_TEXTE FOURNI_
—————

Compagnie k, roman de William MARCH, est
sorti aux États-Unis en 1933. Il ne nous parviendra qu'en 2013 via la
collection « Americana » chez Gallmeister.
Le format est étonnant : à travers les
anecdotes des soldats de l'US Marines Cops, la compagnie k, nous découvrirons
l'enfer du front, de décembre 1917 jusqu'à la fin de la guerre, puis nous
aurons un aperçu de leur retour au pays.
Le roman de William MARCH est presqu'un
documentaire, la frontière est ténue. 113 tranches de vie et de mort en 230
pages, cela donne un rythme singulier à la narration. Tour à tour les
interlocuteurs se succèdent dans une ronde effrénée qui est celle de la course
à la vie. La hiérarchie militaire nous importe peu, les récits des soldats, des
capitaines, des adjudants et autres gradés sont identiques en tous points,
signe, s'il en fallait un, que devant les grenades et les baïonnettes, nous
sommes tous mortels.
La progression est chronologique : des
premiers pas dans l'est de la France à la rigueur du front et des tranchées,
les désertions, les rébellions individuelles devant les horreurs, (passage
obligatoire de tout conflit armé) la faim, la nostalgie, l'hôpital, puis le
retour. Si la troupe, la compagnie est une entité à elle toute seule, le
lecteur découvre peu à peu la somme des individualités qui la compose.

—————

_CONSIGNES_
A. Reprenez le passage du texte sur Compagnie k qui s'ouvre sur les mots contenant « Le roman de » et se clôt sur « sommes tous mortels. », en substituant « obus » à « grenades ».
B. Répondez d'après le texte sur Compagnie k :
(i) En quelle année le roman est-il sorti aux États-Unis ?
(ii) Combien de pages compte-t-il ?
(iii) Dans quelle collection a-t-il paru en 2013 ?
Les entrées n'ont aucun rapport avec le texte sur Compagnie k.

—————

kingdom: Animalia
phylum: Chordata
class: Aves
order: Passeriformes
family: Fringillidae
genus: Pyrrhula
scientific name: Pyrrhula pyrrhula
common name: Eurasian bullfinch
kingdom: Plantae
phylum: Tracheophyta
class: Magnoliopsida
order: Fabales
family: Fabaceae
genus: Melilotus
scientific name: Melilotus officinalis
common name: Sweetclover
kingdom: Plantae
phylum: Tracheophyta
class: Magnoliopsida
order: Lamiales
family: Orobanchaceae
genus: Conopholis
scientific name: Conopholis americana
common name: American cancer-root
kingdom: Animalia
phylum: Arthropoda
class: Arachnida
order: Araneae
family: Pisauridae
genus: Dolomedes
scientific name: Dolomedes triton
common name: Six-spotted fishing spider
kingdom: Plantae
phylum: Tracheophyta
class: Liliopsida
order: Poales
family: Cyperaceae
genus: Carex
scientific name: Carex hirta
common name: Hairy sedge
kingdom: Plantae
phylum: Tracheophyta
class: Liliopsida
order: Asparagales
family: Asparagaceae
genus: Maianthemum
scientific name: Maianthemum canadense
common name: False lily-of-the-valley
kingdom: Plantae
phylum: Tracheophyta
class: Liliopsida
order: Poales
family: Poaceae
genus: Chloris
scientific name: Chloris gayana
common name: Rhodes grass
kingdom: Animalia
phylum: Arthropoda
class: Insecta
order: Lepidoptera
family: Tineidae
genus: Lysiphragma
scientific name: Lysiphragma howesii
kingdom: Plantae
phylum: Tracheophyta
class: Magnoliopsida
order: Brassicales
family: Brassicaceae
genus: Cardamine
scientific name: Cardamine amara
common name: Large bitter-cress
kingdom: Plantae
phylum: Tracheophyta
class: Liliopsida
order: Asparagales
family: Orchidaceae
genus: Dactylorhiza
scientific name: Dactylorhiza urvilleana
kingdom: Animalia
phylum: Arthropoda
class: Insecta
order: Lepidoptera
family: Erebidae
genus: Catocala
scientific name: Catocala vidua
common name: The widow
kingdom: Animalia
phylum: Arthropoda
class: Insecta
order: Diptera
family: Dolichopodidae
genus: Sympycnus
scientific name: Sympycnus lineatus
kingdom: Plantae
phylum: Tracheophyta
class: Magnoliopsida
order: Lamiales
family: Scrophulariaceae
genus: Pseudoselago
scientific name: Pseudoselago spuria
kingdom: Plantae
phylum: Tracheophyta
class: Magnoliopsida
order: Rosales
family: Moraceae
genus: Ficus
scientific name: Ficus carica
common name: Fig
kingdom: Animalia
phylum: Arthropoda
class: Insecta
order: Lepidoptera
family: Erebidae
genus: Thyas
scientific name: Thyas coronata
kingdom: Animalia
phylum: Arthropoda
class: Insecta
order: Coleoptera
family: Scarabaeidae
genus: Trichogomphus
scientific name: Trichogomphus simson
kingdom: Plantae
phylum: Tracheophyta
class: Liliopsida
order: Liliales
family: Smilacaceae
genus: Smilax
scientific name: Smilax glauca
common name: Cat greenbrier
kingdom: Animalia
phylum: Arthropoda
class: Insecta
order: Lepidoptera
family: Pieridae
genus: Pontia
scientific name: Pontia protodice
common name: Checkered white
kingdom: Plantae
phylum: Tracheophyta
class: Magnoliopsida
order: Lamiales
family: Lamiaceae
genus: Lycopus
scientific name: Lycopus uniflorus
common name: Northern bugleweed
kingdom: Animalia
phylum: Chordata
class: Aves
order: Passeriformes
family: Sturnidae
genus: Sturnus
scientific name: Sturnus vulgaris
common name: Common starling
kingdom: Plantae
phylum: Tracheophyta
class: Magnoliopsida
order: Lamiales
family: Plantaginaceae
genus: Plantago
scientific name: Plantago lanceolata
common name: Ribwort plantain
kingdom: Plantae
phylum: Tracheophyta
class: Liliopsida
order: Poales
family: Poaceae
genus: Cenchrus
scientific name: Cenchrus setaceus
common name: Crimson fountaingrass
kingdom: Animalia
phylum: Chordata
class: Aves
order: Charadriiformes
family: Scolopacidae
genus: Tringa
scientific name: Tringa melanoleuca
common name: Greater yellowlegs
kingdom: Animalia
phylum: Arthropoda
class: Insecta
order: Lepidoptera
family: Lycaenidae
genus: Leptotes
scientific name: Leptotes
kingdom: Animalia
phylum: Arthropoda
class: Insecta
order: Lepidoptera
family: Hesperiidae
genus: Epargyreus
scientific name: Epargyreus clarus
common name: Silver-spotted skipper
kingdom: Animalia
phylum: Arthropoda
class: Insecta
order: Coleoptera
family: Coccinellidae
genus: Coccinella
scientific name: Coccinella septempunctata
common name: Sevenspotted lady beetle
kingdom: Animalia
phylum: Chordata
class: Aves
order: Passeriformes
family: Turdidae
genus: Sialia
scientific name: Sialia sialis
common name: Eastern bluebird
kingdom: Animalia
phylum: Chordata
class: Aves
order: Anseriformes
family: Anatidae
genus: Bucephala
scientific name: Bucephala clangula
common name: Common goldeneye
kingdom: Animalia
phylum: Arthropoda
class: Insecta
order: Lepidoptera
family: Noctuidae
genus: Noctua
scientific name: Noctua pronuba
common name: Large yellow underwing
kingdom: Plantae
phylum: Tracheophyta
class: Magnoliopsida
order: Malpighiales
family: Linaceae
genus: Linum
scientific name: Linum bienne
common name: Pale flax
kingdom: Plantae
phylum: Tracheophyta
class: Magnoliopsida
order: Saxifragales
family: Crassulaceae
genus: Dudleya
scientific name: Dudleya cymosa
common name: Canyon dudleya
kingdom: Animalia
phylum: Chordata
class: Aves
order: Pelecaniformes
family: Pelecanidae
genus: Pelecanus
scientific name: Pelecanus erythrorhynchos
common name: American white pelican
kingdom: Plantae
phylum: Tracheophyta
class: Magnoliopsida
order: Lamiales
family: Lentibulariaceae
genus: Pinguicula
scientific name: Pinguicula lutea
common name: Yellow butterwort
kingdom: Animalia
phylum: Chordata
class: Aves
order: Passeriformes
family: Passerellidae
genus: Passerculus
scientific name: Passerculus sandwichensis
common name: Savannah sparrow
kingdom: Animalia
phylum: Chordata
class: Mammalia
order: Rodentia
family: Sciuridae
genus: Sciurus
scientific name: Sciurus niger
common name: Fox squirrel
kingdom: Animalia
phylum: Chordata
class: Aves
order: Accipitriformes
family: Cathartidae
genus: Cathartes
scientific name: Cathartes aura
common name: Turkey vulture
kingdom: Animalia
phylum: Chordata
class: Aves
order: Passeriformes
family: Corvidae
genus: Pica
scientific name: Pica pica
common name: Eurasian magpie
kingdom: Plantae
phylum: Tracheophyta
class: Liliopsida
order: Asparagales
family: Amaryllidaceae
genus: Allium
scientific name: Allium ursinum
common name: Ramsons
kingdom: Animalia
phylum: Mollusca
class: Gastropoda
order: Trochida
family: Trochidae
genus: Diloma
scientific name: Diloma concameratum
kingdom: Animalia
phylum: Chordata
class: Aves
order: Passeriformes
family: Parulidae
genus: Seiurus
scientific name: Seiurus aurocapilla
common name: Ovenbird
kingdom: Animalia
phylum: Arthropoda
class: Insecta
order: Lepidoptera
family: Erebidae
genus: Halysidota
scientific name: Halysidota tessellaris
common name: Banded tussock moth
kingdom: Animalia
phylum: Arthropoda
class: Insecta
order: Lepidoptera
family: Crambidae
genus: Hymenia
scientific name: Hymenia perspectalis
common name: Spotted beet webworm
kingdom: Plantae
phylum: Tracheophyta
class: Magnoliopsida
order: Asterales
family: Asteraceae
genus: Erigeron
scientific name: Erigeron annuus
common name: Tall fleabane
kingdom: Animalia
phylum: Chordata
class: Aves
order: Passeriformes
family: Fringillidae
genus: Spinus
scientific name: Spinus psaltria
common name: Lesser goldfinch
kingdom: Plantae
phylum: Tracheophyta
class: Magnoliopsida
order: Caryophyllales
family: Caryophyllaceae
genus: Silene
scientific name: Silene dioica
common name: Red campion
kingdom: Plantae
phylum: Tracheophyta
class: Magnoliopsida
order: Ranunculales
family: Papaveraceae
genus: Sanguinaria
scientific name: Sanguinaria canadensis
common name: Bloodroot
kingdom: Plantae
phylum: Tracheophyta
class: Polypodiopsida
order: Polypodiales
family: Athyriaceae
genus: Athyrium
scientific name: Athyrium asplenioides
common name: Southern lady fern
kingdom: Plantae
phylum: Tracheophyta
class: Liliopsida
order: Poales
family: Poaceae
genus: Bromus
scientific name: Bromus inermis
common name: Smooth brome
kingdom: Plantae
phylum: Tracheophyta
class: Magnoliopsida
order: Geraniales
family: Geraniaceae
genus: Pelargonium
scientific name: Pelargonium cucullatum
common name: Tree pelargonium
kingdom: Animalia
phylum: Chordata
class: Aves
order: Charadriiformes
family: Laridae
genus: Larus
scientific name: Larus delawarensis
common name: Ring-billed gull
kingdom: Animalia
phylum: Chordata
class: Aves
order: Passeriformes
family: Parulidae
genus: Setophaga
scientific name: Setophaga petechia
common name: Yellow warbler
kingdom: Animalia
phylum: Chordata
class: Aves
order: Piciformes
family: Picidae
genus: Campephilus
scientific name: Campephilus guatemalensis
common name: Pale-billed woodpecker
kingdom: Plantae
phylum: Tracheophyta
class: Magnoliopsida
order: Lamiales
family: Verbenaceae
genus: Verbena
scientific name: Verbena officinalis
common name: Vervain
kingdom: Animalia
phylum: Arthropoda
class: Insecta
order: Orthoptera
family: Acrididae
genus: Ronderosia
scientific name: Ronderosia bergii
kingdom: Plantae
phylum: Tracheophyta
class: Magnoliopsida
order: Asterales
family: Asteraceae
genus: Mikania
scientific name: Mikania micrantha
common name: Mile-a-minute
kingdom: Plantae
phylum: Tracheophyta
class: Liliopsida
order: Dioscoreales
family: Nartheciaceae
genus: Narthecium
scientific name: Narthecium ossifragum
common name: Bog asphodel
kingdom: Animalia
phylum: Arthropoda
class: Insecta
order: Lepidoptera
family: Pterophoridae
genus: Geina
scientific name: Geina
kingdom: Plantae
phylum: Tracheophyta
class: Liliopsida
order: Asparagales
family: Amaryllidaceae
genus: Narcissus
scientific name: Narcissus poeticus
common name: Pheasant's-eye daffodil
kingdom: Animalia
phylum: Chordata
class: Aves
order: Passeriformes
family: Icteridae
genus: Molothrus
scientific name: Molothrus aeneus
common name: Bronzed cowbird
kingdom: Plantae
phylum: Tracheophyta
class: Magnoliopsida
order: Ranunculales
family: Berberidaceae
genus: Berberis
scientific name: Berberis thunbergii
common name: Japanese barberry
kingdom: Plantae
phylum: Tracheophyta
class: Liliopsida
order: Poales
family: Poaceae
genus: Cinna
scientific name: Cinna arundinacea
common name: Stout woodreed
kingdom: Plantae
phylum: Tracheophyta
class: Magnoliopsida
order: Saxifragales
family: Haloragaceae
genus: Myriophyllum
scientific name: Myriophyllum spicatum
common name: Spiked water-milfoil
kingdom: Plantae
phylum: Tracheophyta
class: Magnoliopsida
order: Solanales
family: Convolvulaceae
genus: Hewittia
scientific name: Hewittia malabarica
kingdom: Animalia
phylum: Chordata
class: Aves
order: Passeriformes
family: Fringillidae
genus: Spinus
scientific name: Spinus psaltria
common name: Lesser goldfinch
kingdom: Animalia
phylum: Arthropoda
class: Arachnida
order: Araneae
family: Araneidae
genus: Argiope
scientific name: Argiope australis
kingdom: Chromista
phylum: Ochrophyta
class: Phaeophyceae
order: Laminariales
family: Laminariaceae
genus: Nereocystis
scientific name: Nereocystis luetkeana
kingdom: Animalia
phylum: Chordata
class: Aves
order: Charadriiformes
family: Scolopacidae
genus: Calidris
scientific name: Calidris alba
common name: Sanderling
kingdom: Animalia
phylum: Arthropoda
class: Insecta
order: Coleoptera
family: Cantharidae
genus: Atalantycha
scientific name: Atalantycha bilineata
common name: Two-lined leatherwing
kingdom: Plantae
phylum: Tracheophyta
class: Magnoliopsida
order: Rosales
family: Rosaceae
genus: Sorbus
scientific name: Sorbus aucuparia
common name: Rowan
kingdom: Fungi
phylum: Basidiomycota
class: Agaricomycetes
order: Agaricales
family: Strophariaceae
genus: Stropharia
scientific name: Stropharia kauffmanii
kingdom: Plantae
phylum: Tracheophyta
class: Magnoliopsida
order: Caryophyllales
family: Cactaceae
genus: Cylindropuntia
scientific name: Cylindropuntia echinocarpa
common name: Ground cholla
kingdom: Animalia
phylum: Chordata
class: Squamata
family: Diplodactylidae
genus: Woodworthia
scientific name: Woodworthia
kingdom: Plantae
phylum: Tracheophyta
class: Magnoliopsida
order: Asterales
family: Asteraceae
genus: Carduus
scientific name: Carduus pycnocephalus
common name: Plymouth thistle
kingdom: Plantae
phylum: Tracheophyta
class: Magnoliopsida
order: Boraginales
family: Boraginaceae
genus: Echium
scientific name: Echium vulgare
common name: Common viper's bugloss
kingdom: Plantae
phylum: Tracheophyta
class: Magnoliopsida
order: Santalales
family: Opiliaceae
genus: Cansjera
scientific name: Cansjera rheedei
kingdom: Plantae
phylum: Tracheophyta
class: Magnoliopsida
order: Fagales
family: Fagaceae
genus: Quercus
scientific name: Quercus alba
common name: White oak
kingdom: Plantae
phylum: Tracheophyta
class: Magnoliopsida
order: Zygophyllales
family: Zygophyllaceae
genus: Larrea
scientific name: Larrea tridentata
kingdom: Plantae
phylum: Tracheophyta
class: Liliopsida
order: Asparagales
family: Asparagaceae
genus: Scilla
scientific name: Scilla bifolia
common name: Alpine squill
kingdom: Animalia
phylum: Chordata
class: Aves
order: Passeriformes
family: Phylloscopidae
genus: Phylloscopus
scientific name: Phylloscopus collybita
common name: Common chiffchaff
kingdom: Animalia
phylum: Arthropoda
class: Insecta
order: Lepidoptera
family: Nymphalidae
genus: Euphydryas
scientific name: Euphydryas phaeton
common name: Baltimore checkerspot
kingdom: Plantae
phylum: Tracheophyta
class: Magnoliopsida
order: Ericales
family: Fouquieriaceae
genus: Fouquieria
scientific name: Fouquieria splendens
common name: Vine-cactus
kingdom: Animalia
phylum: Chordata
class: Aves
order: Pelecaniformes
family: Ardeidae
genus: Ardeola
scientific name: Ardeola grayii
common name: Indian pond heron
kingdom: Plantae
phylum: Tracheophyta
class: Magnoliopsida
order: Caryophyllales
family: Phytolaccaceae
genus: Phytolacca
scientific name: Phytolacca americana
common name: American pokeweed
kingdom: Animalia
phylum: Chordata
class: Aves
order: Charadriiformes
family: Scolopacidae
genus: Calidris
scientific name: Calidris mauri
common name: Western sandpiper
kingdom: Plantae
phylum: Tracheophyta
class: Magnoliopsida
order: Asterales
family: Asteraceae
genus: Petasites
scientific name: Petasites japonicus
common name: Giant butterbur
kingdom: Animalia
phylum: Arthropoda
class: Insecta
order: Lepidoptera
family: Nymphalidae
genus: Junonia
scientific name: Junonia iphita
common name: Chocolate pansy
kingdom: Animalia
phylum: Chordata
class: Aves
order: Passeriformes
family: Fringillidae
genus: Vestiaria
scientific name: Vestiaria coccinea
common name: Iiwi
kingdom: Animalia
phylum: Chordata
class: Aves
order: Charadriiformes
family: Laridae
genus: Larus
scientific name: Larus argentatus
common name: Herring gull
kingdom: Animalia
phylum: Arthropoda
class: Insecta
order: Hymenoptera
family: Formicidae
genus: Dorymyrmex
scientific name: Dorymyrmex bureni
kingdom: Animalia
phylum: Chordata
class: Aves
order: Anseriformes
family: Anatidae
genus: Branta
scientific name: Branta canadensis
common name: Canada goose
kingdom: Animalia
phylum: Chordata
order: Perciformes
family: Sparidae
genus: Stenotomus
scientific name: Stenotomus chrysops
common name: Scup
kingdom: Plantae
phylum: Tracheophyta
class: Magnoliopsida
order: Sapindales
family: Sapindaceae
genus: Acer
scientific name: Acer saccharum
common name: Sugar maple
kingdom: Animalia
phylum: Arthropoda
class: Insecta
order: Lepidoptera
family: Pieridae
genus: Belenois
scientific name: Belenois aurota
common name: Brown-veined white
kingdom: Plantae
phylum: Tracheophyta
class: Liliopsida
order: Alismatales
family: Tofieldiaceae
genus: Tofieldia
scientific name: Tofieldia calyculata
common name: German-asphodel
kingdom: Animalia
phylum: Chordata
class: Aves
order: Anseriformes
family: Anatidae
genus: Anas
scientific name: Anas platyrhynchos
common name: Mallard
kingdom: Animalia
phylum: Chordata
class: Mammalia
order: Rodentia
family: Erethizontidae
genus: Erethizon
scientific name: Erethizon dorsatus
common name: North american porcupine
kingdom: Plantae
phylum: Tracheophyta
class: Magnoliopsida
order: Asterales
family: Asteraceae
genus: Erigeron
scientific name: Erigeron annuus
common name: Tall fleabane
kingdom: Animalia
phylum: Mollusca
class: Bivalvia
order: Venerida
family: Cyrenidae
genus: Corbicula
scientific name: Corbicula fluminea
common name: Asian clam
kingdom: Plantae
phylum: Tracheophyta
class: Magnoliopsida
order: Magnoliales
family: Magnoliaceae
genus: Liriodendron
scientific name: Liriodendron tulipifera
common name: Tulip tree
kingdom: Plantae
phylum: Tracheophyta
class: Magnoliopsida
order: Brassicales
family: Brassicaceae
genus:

—————

_RÉPONSES RÉDIGÉES_
A.
Le roman de William MARCH est presqu'un
documentaire, la frontière est ténue. 113 tranches de vie et de mort en 230
pages, cela donne un rythme singulier à la narration. Tour à tour les
interlocuteurs se succèdent dans une ronde effrénée qui est celle de la course
à la vie. La hiérarchie militaire nous importe peu, les récits des soldats, des
capitaines, des adjudants et autres gradés sont identiques en tous points,
signe, s'il en fallait un, que devant les obus et les baïonnettes, nous
sommes tous mortels.

B.
(i) En 1933.
(ii) 230 pages.
(iii) Dans la collection « Americana », chez Gallmeister.